(Saved data entries)
○ ○ ○ ○ ○ ○ ○

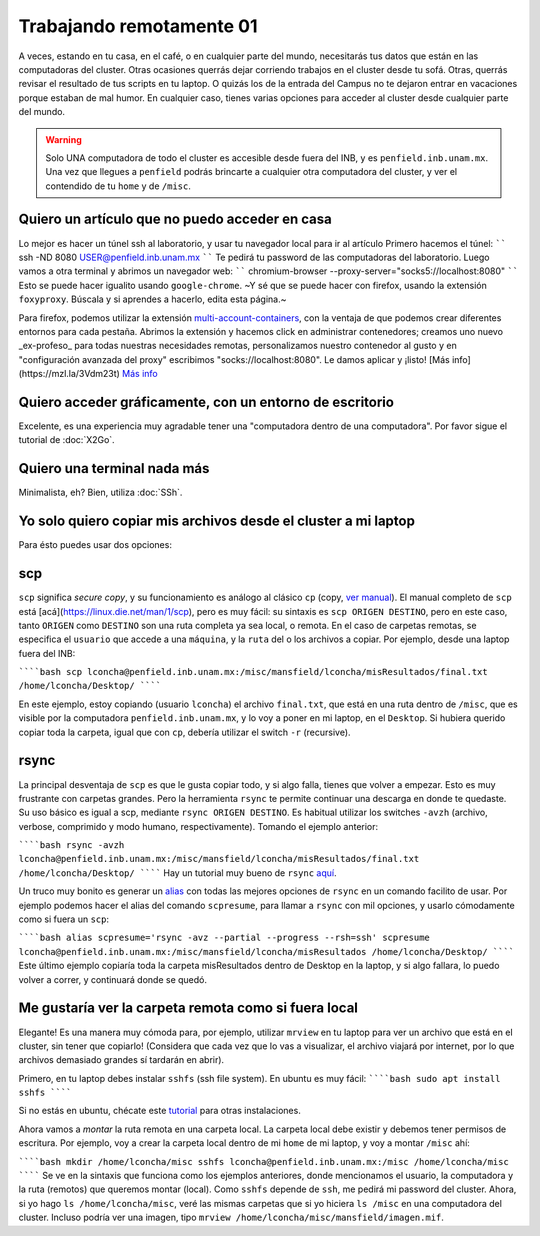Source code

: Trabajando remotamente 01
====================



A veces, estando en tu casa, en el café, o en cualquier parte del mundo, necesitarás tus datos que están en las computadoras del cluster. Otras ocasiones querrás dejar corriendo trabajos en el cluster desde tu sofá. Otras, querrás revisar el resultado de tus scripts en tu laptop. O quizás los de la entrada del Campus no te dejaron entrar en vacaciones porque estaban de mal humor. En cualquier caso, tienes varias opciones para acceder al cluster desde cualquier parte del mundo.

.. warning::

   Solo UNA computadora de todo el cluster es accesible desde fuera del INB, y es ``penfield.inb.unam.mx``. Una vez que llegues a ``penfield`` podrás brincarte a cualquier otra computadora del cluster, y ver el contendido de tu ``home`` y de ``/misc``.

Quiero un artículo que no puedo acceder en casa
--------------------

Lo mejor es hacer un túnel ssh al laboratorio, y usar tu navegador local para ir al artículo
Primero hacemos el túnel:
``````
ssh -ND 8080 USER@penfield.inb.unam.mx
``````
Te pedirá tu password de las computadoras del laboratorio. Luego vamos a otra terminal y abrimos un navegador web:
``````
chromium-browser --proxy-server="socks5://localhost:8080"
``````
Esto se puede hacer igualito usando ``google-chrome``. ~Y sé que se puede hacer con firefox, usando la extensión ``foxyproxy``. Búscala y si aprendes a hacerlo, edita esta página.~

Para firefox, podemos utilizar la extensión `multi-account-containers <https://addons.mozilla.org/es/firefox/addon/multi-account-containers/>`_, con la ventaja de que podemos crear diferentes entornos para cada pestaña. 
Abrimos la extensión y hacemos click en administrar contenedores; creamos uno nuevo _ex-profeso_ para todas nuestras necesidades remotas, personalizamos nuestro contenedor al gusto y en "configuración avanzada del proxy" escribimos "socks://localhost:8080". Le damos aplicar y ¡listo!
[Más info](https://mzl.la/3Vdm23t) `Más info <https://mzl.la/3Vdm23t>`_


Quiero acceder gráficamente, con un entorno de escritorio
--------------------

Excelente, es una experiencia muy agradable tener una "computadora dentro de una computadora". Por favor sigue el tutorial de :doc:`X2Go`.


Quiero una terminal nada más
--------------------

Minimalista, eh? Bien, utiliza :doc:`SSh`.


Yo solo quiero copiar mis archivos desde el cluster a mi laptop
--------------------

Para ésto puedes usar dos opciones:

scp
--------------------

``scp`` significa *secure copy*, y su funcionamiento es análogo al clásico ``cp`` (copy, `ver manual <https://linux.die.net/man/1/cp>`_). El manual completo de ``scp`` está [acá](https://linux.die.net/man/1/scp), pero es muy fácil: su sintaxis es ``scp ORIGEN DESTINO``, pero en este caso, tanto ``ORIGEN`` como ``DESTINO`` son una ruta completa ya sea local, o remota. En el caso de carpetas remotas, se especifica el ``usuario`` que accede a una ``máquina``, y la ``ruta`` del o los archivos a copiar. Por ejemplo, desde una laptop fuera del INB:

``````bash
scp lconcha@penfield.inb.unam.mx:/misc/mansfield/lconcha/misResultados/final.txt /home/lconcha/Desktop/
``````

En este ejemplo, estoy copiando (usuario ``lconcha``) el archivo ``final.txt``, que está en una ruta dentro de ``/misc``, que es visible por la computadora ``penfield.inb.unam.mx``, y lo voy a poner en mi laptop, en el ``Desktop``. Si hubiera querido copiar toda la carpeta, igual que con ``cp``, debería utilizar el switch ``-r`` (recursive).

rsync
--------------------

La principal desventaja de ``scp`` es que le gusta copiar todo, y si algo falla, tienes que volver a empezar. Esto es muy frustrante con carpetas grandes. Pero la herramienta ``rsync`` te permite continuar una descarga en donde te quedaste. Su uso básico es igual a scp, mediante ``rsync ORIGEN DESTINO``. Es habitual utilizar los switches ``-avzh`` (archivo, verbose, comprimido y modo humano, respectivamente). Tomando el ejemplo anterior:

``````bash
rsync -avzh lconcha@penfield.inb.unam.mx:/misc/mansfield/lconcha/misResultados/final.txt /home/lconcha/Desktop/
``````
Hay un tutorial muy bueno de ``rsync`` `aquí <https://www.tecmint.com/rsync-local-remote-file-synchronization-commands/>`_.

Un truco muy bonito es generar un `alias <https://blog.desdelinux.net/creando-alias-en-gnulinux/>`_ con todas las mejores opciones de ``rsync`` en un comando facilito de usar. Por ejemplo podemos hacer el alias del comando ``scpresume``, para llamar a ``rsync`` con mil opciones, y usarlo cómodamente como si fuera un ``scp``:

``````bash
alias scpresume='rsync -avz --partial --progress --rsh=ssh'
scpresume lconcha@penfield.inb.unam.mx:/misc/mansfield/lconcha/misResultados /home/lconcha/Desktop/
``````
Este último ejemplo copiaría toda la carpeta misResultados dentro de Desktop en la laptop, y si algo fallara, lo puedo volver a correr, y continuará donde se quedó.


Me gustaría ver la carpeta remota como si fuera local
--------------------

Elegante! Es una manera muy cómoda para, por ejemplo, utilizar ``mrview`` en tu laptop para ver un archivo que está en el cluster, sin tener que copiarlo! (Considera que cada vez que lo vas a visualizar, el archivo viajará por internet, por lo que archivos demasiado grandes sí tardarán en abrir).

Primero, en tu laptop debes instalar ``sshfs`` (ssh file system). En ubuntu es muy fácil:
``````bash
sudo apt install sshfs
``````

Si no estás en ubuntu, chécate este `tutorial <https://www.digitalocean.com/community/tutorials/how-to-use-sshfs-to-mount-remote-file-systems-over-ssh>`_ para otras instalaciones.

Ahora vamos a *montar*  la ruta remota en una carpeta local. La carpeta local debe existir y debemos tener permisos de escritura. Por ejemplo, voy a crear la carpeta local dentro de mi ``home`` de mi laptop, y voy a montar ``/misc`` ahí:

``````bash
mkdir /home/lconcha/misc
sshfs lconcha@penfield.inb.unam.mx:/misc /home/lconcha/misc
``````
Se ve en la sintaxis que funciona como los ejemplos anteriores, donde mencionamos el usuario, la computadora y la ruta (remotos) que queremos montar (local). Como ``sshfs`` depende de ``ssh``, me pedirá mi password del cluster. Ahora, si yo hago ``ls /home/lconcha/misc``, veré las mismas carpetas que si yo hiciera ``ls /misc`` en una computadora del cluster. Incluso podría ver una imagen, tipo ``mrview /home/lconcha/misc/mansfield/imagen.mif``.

○ ○ ○ ○ ○ ○ ○

**What to do:** Extract every line containing the string "Primero" from the data above.

**The completed task:**
Primero hacemos el túnel:
Primero, en tu laptop debes instalar ``sshfs`` (ssh file system). En ubuntu es muy fácil:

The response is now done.